== TASK PROMPT ==
Extract the lines of the material starting at the line that contains "text 43870 12486" and ending with the line that contains "text 43960 8472", repeating them verbatim.

== DATA LISTING ==
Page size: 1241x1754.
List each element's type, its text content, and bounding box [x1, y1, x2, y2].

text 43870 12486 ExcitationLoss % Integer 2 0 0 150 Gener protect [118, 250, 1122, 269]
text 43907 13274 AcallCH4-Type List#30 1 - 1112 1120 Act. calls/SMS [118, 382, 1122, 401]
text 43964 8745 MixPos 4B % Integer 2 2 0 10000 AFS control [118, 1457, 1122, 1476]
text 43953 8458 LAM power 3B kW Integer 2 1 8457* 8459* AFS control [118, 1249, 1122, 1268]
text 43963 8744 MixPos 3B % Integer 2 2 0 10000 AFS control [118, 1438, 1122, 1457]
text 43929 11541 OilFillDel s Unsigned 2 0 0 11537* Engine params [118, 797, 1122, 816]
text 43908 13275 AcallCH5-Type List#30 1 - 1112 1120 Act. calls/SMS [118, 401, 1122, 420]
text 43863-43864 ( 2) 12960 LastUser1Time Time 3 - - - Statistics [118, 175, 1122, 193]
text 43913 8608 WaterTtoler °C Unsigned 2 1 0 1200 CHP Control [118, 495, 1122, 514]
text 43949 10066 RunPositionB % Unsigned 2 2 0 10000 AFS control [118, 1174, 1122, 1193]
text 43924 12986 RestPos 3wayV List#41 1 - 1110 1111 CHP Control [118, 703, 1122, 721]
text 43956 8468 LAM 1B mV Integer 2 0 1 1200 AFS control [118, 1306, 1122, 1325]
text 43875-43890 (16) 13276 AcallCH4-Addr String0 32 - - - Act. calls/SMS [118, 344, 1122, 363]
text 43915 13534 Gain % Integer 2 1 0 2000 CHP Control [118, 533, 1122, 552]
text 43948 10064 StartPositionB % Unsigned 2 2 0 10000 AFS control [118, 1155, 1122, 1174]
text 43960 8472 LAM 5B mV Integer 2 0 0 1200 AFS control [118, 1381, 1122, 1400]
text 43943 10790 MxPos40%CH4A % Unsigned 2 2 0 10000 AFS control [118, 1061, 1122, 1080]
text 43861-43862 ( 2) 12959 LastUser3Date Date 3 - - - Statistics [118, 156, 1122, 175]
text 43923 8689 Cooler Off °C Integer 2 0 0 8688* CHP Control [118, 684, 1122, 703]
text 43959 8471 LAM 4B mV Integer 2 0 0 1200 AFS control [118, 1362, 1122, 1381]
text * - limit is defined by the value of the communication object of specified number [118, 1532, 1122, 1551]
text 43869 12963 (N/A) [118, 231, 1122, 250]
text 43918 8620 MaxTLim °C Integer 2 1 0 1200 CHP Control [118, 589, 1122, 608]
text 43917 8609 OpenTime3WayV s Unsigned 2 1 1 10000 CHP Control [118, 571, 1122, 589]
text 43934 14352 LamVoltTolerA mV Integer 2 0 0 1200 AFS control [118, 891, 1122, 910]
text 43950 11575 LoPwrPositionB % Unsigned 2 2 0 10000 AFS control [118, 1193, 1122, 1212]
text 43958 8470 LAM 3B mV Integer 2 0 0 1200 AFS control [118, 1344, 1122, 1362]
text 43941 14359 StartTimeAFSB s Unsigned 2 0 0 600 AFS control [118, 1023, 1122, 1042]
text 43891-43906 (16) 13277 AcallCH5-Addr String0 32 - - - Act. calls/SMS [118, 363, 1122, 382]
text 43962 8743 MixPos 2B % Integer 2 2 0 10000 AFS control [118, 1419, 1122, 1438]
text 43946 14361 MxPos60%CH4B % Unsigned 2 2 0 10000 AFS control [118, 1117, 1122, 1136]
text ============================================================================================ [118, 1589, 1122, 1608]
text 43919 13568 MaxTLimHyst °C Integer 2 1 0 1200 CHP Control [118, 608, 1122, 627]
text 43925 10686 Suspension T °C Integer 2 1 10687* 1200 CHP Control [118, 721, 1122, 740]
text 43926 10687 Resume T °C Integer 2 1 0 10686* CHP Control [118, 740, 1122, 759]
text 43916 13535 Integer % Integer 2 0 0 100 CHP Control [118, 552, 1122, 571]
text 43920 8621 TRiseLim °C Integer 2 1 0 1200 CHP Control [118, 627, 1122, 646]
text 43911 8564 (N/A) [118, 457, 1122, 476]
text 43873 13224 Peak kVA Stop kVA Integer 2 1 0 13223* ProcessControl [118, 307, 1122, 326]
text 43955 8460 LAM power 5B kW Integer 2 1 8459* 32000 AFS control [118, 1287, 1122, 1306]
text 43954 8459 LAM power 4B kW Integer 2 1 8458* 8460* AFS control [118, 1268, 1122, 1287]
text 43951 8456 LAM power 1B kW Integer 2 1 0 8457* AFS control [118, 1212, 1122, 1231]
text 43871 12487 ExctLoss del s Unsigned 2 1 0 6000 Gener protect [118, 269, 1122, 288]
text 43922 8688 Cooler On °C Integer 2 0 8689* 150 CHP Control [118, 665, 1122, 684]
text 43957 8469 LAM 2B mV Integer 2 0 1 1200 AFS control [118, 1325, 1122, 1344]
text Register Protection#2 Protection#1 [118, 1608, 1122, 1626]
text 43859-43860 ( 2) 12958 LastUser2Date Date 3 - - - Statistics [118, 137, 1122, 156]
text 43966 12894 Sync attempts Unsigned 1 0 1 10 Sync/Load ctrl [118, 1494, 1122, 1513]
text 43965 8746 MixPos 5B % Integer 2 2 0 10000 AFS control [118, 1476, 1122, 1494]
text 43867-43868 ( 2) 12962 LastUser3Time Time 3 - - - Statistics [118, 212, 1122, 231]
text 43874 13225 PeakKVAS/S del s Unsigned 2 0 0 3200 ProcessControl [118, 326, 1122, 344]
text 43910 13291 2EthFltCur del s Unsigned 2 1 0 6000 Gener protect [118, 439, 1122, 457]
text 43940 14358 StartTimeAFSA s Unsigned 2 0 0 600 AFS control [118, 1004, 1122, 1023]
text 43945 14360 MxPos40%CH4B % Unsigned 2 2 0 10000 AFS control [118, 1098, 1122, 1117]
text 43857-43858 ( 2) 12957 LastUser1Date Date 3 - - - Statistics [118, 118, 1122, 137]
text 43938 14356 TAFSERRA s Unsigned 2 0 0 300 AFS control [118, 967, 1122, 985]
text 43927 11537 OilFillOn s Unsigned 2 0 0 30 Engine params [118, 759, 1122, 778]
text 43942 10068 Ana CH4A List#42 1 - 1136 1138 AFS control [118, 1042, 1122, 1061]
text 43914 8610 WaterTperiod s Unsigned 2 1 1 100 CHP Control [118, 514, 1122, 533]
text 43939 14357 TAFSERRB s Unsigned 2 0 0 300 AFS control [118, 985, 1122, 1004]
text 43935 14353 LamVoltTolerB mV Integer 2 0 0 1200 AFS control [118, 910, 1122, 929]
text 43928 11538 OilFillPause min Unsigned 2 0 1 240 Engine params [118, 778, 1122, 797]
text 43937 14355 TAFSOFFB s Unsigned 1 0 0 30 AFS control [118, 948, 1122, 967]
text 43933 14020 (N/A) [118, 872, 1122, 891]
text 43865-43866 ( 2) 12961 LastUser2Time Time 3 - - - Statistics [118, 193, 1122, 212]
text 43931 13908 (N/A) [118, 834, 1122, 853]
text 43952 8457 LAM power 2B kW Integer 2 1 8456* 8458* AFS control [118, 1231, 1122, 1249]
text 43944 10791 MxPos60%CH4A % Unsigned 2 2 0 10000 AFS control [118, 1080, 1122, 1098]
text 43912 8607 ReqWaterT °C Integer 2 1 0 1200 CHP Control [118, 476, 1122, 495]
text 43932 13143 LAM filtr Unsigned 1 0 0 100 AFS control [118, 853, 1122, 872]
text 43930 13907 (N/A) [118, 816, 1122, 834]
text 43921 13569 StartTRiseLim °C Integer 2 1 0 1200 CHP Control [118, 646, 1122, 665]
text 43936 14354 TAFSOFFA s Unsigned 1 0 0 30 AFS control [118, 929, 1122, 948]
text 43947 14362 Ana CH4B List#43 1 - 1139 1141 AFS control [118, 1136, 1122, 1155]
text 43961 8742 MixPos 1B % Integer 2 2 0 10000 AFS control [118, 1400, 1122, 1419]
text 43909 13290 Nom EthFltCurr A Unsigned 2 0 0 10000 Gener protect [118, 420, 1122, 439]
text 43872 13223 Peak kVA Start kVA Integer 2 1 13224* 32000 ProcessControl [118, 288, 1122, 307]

== FINISHED EXERCISE ==
text 43870 12486 ExcitationLoss % Integer 2 0 0 150 Gener protect [118, 250, 1122, 269]
text 43907 13274 AcallCH4-Type List#30 1 - 1112 1120 Act. calls/SMS [118, 382, 1122, 401]
text 43964 8745 MixPos 4B % Integer 2 2 0 10000 AFS control [118, 1457, 1122, 1476]
text 43953 8458 LAM power 3B kW Integer 2 1 8457* 8459* AFS control [118, 1249, 1122, 1268]
text 43963 8744 MixPos 3B % Integer 2 2 0 10000 AFS control [118, 1438, 1122, 1457]
text 43929 11541 OilFillDel s Unsigned 2 0 0 11537* Engine params [118, 797, 1122, 816]
text 43908 13275 AcallCH5-Type List#30 1 - 1112 1120 Act. calls/SMS [118, 401, 1122, 420]
text 43863-43864 ( 2) 12960 LastUser1Time Time 3 - - - Statistics [118, 175, 1122, 193]
text 43913 8608 WaterTtoler °C Unsigned 2 1 0 1200 CHP Control [118, 495, 1122, 514]
text 43949 10066 RunPositionB % Unsigned 2 2 0 10000 AFS control [118, 1174, 1122, 1193]
text 43924 12986 RestPos 3wayV List#41 1 - 1110 1111 CHP Control [118, 703, 1122, 721]
text 43956 8468 LAM 1B mV Integer 2 0 1 1200 AFS control [118, 1306, 1122, 1325]
text 43875-43890 (16) 13276 AcallCH4-Addr String0 32 - - - Act. calls/SMS [118, 344, 1122, 363]
text 43915 13534 Gain % Integer 2 1 0 2000 CHP Control [118, 533, 1122, 552]
text 43948 10064 StartPositionB % Unsigned 2 2 0 10000 AFS control [118, 1155, 1122, 1174]
text 43960 8472 LAM 5B mV Integer 2 0 0 1200 AFS control [118, 1381, 1122, 1400]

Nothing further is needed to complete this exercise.